Маметкул помотал головой.

— А первое время чернь, точно, за революционеров была, — помолчав, продолжал он: — Нас, бывало, пушит и кровопийцами, и разбойниками, и так и сяк… Первым долгом, мы командировались из г. Мариуполя, то революционеры не подпустили нас до Екатеринослава верст за пять: остановили поезд, вошли в паровик, пары выпустили… Спешили нас… Стоим мы среди чистого поля, а кругом этой черни, народу… как гари!.. Стояли, стояли, — делать нечего: стали подмости мостить. Какие доски в вагонах были, пошли на подмосты… Лошадей игде ко?том, игде на боку, игде так прядали… А они смеются! Кто ура шумит, кто: кровопивцы! опричники!.. Свист… Каменьями в нас… Командиршу посадили мы в линейку, они линейку эту выпрягли, командиршу к ядреной бабушке!.. Пошла пешком в город! Смеху было, ей Богу…

— Прогуляйся, сударыня-барыня! — одобрительно заметил Матвей. Все слушатели Маметкула от души посмеялись над трагикомическим положением командирши, все с видимым одобрением относились к бунтовщически настроенной толпе.

— Ихняя комиссия, конечно, взяла бы тогда верх, — сказал Маметкул: — да вот не сумели ли они, или пороху не хватило у них… Все дело на пшик вышло… А тут мы, тут солдаты.

— И солдаты на них? — спросил с оттенком удивления «лобовой» Филипп.

— Солдаты еще крепче на присяге, чем мы!

— Ну да-а… — недоверчиво протянул Филипп.

— Вот тебе «ну да». Спроси вон у Мотьки.

— Верно, верно… — подтвердил унылым тоном Матвей.

— Я был у них и в Федосеевском, и в Симферопольском был… После, конечно… Все одно! Начнешь ему говорить, а он: «да у нас на это строго»… — «Ну что ж строго? И у нас строго… Надобности нет»… Нет! так — закоснеет на присяге и все!..

Маметкул, точно ожесточившись, докончил протест резкими, быстрыми ударами топора и откинул столбик в сторону.

— Я сколько их видел! — продолжал он раздосадованным тоном: — и с войны вот пришли… с крестами… Дома у них нет ничего, бедствие терпит, а все боится… Наш народ, — я говорю, — скорее бичевку на шею наденет, чем станет за себя.

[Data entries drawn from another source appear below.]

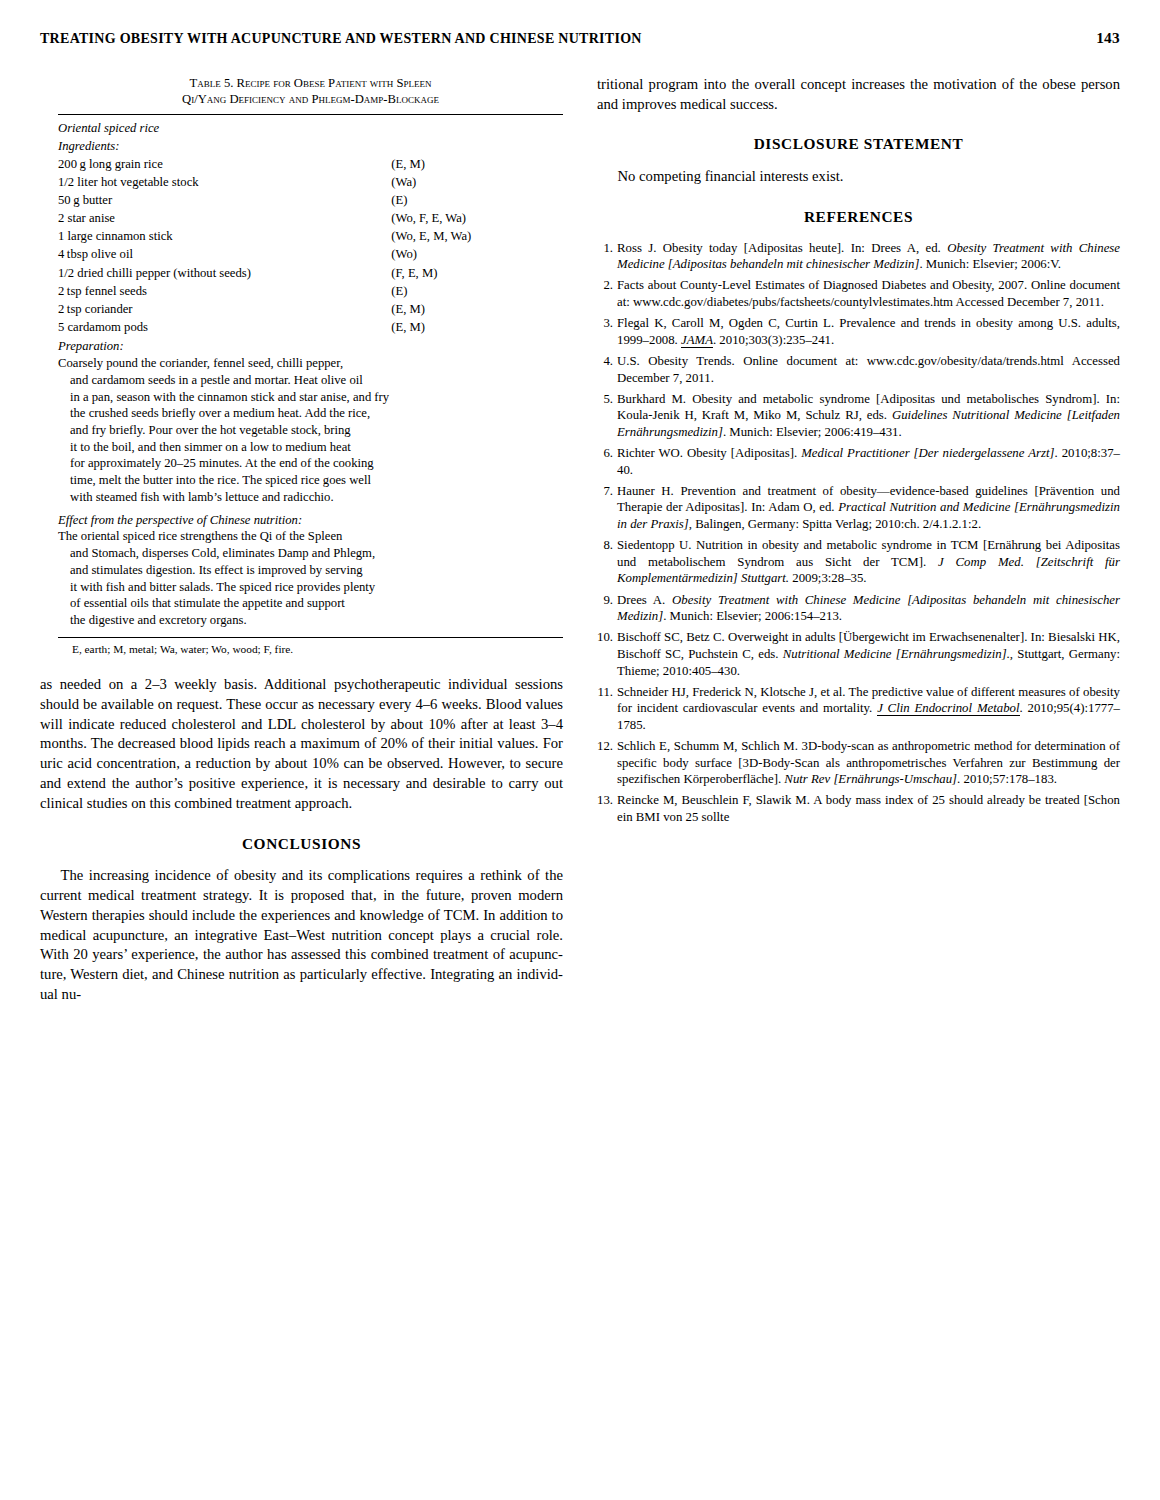Treating Obesity with Acupuncture and Western and Chinese Nutrition 143
Table 5. Recipe for Obese Patient with Spleen
Qi/Yang Deficiency and Phlegm-Damp-Blockage
| Oriental spiced rice |
| Ingredients: |
| 200 g long grain rice | (E, M) |
| 1/2 liter hot vegetable stock | (Wa) |
| 50 g butter | (E) |
| 2 star anise | (Wo, F, E, Wa) |
| 1 large cinnamon stick | (Wo, E, M, Wa) |
| 4 tbsp olive oil | (Wo) |
| 1/2 dried chilli pepper (without seeds) | (F, E, M) |
| 2 tsp fennel seeds | (E) |
| 2 tsp coriander | (E, M) |
| 5 cardamom pods | (E, M) |
Preparation:
Coarsely pound the coriander, fennel seed, chilli pepper, and cardamom seeds in a pestle and mortar. Heat olive oil in a pan, season with the cinnamon stick and star anise, and fry the crushed seeds briefly over a medium heat. Add the rice, and fry briefly. Pour over the hot vegetable stock, bring it to the boil, and then simmer on a low to medium heat for approximately 20–25 minutes. At the end of the cooking time, melt the butter into the rice. The spiced rice goes well with steamed fish with lamb’s lettuce and radicchio.
Effect from the perspective of Chinese nutrition:
The oriental spiced rice strengthens the Qi of the Spleen and Stomach, disperses Cold, eliminates Damp and Phlegm, and stimulates digestion. Its effect is improved by serving it with fish and bitter salads. The spiced rice provides plenty of essential oils that stimulate the appetite and support the digestive and excretory organs.
E, earth; M, metal; Wa, water; Wo, wood; F, fire.
as needed on a 2–3 weekly basis. Additional psychotherapeutic individual sessions should be available on request. These occur as necessary every 4–6 weeks. Blood values will indicate reduced cholesterol and LDL cholesterol by about 10% after at least 3–4 months. The decreased blood lipids reach a maximum of 20% of their initial values. For uric acid concentration, a reduction by about 10% can be observed. However, to secure and extend the author’s positive experience, it is necessary and desirable to carry out clinical studies on this combined treatment approach.
CONCLUSIONS
The increasing incidence of obesity and its complications requires a rethink of the current medical treatment strategy. It is proposed that, in the future, proven modern Western therapies should include the experiences and knowledge of TCM. In addition to medical acupuncture, an integrative East–West nutrition concept plays a crucial role. With 20 years’ experience, the author has assessed this combined treatment of acupuncture, Western diet, and Chinese nutrition as particularly effective. Integrating an individual nu-
tritional program into the overall concept increases the motivation of the obese person and improves medical success.
DISCLOSURE STATEMENT
No competing financial interests exist.
REFERENCES
Ross J. Obesity today [Adipositas heute]. In: Drees A, ed. Obesity Treatment with Chinese Medicine [Adipositas behandeln mit chinesischer Medizin]. Munich: Elsevier; 2006:V.
Facts about County-Level Estimates of Diagnosed Diabetes and Obesity, 2007. Online document at: www.cdc.gov/diabetes/pubs/factsheets/countylvlestimates.htm Accessed December 7, 2011.
Flegal K, Caroll M, Ogden C, Curtin L. Prevalence and trends in obesity among U.S. adults, 1999–2008. JAMA. 2010;303(3):235–241.
U.S. Obesity Trends. Online document at: www.cdc.gov/obesity/data/trends.html Accessed December 7, 2011.
Burkhard M. Obesity and metabolic syndrome [Adipositas und metabolisches Syndrom]. In: Koula-Jenik H, Kraft M, Miko M, Schulz RJ, eds. Guidelines Nutritional Medicine [Leitfaden Ernährungsmedizin]. Munich: Elsevier; 2006:419–431.
Richter WO. Obesity [Adipositas]. Medical Practitioner [Der niedergelassene Arzt]. 2010;8:37–40.
Hauner H. Prevention and treatment of obesity—evidence-based guidelines [Prävention und Therapie der Adipositas]. In: Adam O, ed. Practical Nutrition and Medicine [Ernährungsmedizin in der Praxis], Balingen, Germany: Spitta Verlag; 2010:ch. 2/4.1.2.1:2.
Siedentopp U. Nutrition in obesity and metabolic syndrome in TCM [Ernährung bei Adipositas und metabolischem Syndrom aus Sicht der TCM]. J Comp Med. [Zeitschrift für Komplementärmedizin] Stuttgart. 2009;3:28–35.
Drees A. Obesity Treatment with Chinese Medicine [Adipositas behandeln mit chinesischer Medizin]. Munich: Elsevier; 2006:154–213.
Bischoff SC, Betz C. Overweight in adults [Übergewicht im Erwachsenenalter]. In: Biesalski HK, Bischoff SC, Puchstein C, eds. Nutritional Medicine [Ernährungsmedizin]., Stuttgart, Germany: Thieme; 2010:405–430.
Schneider HJ, Frederick N, Klotsche J, et al. The predictive value of different measures of obesity for incident cardiovascular events and mortality. J Clin Endocrinol Metabol. 2010;95(4):1777–1785.
Schlich E, Schumm M, Schlich M. 3D-body-scan as anthropometric method for determination of specific body surface [3D-Body-Scan als anthropometrisches Verfahren zur Bestimmung der spezifischen Körperoberfläche]. Nutr Rev [Ernährungs-Umschau]. 2010;57:178–183.
Reincke M, Beuschlein F, Slawik M. A body mass index of 25 should already be treated [Schon ein BMI von 25 sollte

Я смотрел на татарское лицо Маметкула, на его великолепно сложенную, подвижную фигуру, и мне все хотелось узнать, спросить, где же его настоящие симпатии: там ли, где бьют и грабят — хотя бы для того, чтобы подновить гардероб разутой «черни», — или подлинно, в бунте против несправедливости и обиды.

— Ну, а как вы дошли до теперешних убеждений? — спросил я его.

Он посмотрел на меня вопросительно, видимо не понимая, потом подумал и сказал:

— Вобче, как другие, так и я… Стали понимать кое-что… Афишков этих, бывало, набросают, — страсть сколько! Ну, хотя приказание было: попадется афишка, сей же секунт к командиру неси! — а все-таки читали. Соберутся грамотных два-три, прочтут, а потом к командиру отнесут… Конечно, стали глаза открываться… Наш Фокин на что уж тверд был на дисциплине, а и его классный фельдшер обломал… Офицеры молодые заходили, тоже хоть не очень, а разговор вели, нашу сторону тоже одерживали… А сотенный командир у нас строго на дисциплине стоял: «должны вы, — говорит, — все по присяге исполнять, каждое мое приказание». — А ежели вы, ваше высокоблагородие, — говорю раз при всей сотне, — в брата родного велите стрелять? — «Должны стрелять!» — А как же в священном писании сказано: не убий? — «Я за то отвечаю, а не ты»… — Так мы лучше так сделаем, ваше высокоблагородие: вы стреляйте, а я за вас буду отвечать.

Слушатели Маметкула одобрительно захохотали.

— Ну, меня, раба Божия, за эти слова под арест… А там вскоре в сотне забастовка сделалась. Командир застрелился. Пристегнули и меня к этому делу. Просидел шесть месяцев до суда да полтора года после суда… В тюрьме я уж по-настоящему стал понимать, что к чему… Сказать правду, тюрьма в эти года хорошо глаза открыла народу…

Маметкул тепло и долго повествует об этом невольном российском университете, в котором он сам прошел полуторагодичный курс. Тут вполне сформировались его теперешние взгляды, которые он, кажется, бестрепетно разносит по всем окрестным постройкам. Низшие полицейские агенты иногда многозначительно грозят ему пальцем, но трогать не трогают: побаиваются, — отчаянная голова, решителен и смел, на все пойдет. Чины повыше смотрят на него с пренебрежением, как на агитатора, мало влиятельного по своей общественной позиции.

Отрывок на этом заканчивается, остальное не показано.